Additional information about regularizers:

>bigartm.exe --regularizer --help
List of regularizers available in BigARTM CLI:

        --regularizer "tau SmoothTheta #topics"
        --regularizer "tau SparseTheta #topics"
        --regularizer "tau SmoothPhi #topics @class_ids !dictionary"
        --regularizer "tau SparsePhi #topics @class_ids !dictionary"
        --regularizer "tau Decorrelation #topics @class_ids"
        --regularizer "tau TopicSelection #topics"
        --regularizer "tau LabelRegularization #topics @class_ids !dictionary"
        --regularizer "tau ImproveCoherence #topics @class_ids !dictionary"
        --regularizer "tau Biterms #topics @class_ids !dictionary"

List of regularizers available in BigARTM, but not exposed in CLI:

        --regularizer "tau SpecifiedSparsePhi"
        --regularizer "tau SmoothPtdw"
        --regularizer "tau HierarchySparsingTheta"

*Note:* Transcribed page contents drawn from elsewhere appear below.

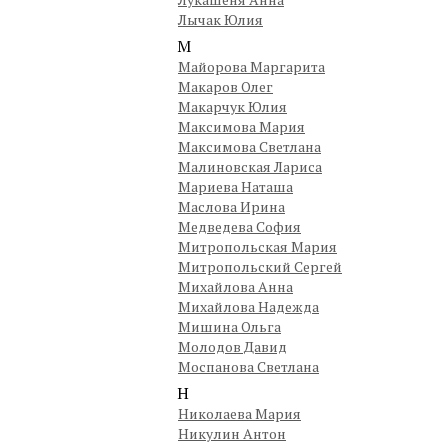
Лычак Юлия
М
Майорова Маргарита
Макаров Олег
Макарчук Юлия
Максимова Мария
Максимова Светлана
Малиновская Лариса
Мариева Наташа
Маслова Ирина
Медведева София
Митропольская Мария
Митропольский Сергей
Михайлова Анна
Михайлова Надежда
Мишина Ольга
Молодов Давид
Моспанова Светлана
Н
Николаева Мария
Никулин Антон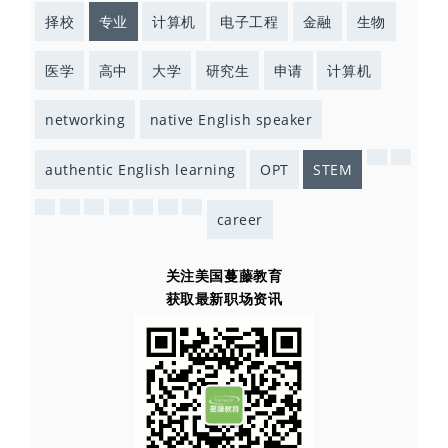
择校
专业
计算机
电子工程
金融
生物
医学
高中
大学
研究生
申请
计算机
networking
native English speaker
authentic English learning
OPT
STEM
career
关注美国蔓藤教育
获取最新职场资讯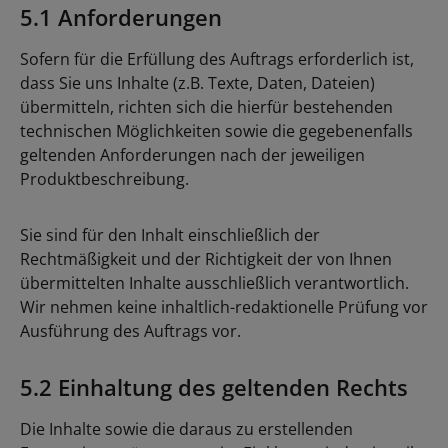
5.1 Anforderungen
Sofern für die Erfüllung des Auftrags erforderlich ist,
dass Sie uns Inhalte (z.B. Texte, Daten, Dateien)
übermitteln, richten sich die hierfür bestehenden
technischen Möglichkeiten sowie die gegebenenfalls
geltenden Anforderungen nach der jeweiligen
Produktbeschreibung.
Sie sind für den Inhalt einschließlich der
Rechtmäßigkeit und der Richtigkeit der von Ihnen
übermittelten Inhalte ausschließlich verantwortlich.
Wir nehmen keine inhaltlich-redaktionelle Prüfung vor
Ausführung des Auftrags vor.
5.2 Einhaltung des geltenden Rechts
Die Inhalte sowie die daraus zu erstellenden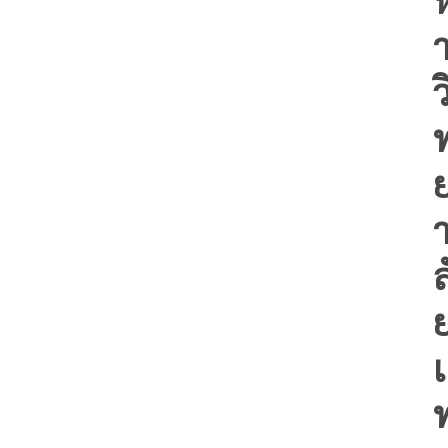
ว
ล
เ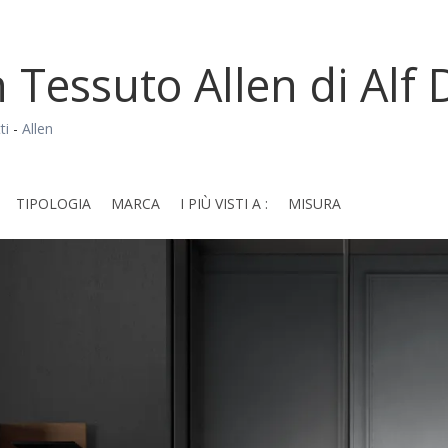
n Tessuto Allen di Alf 
ti
-
Allen
TIPOLOGIA
MARCA
I PIÙ VISTI A :
MISURA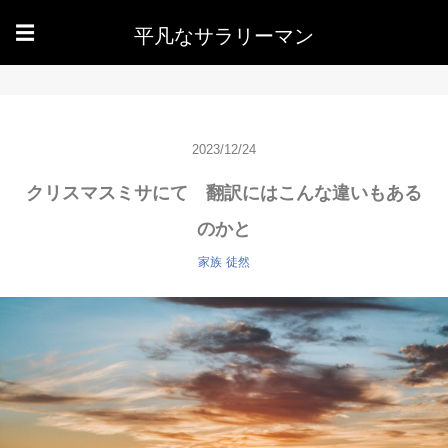
平凡なサラリーマン
☰
2023/12/24
クリスマスミサにて 翻訳にはこんな違いもある
のかと
家族
徒然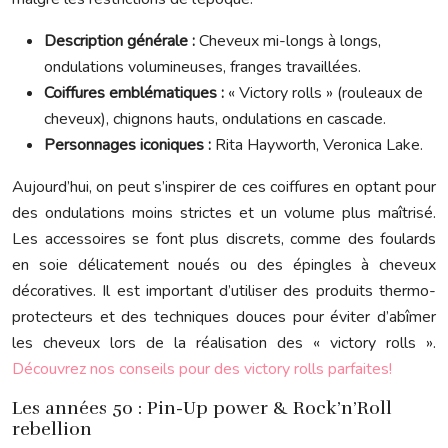
Description générale :
Cheveux mi-longs à longs,
ondulations volumineuses, franges travaillées.
Coiffures emblématiques :
« Victory rolls » (rouleaux de
cheveux), chignons hauts, ondulations en cascade.
Personnages iconiques :
Rita Hayworth, Veronica Lake.
Aujourd’hui, on peut s’inspirer de ces coiffures en optant pour
des ondulations moins strictes et un volume plus maîtrisé.
Les accessoires se font plus discrets, comme des foulards
en soie délicatement noués ou des épingles à cheveux
décoratives. Il est important d’utiliser des produits thermo-
protecteurs et des techniques douces pour éviter d’abîmer
les cheveux lors de la réalisation des « victory rolls ».
Découvrez nos conseils pour des victory rolls parfaites!
Les années 50 : Pin-Up power & Rock’n’Roll
rebellion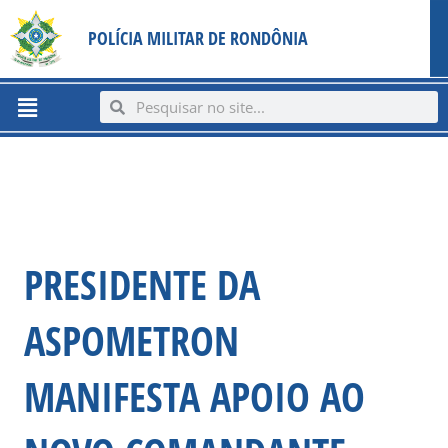
Ir
content
POLÍCIA MILITAR DE RONDÔNIA
para
o
conteúdo
Menu
Search
Search
PRESIDENTE DA
ASPOMETRON
MANIFESTA APOIO AO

If you are interested to see any of these regularizers in BigARTM CLI please send a message to
        bigartm-users@googlegroups.com.

By default all regularizers act on the full set of topics and modalities.
To limit action onto specific set of topics use hash sign (#), followed by
list of topics (for example, #topic1;topic2) or topic groups (#obj).
Similarly, to limit action onto specific set of class ids use at sign (@),
by the list of class ids (for example, @default_class).
Some regularizers accept a dictionary. To specify the dictionary use exclamation mark (!),
followed by the path to the dictionary(.dict file in your file system).
Depending on regularizer the dictinoary can be either optional or required.
Some regularizers expect an dictinoary with tokens and their frequencies;
Other regularizers expect an dictinoary with tokens co-occurencies;
For more information about regularizers refer to wiki-page:

        https://github.com/bigartm/bigartm/wiki/Implemented-regularizers

To get full help run `bigartm --help` without --regularizer switch.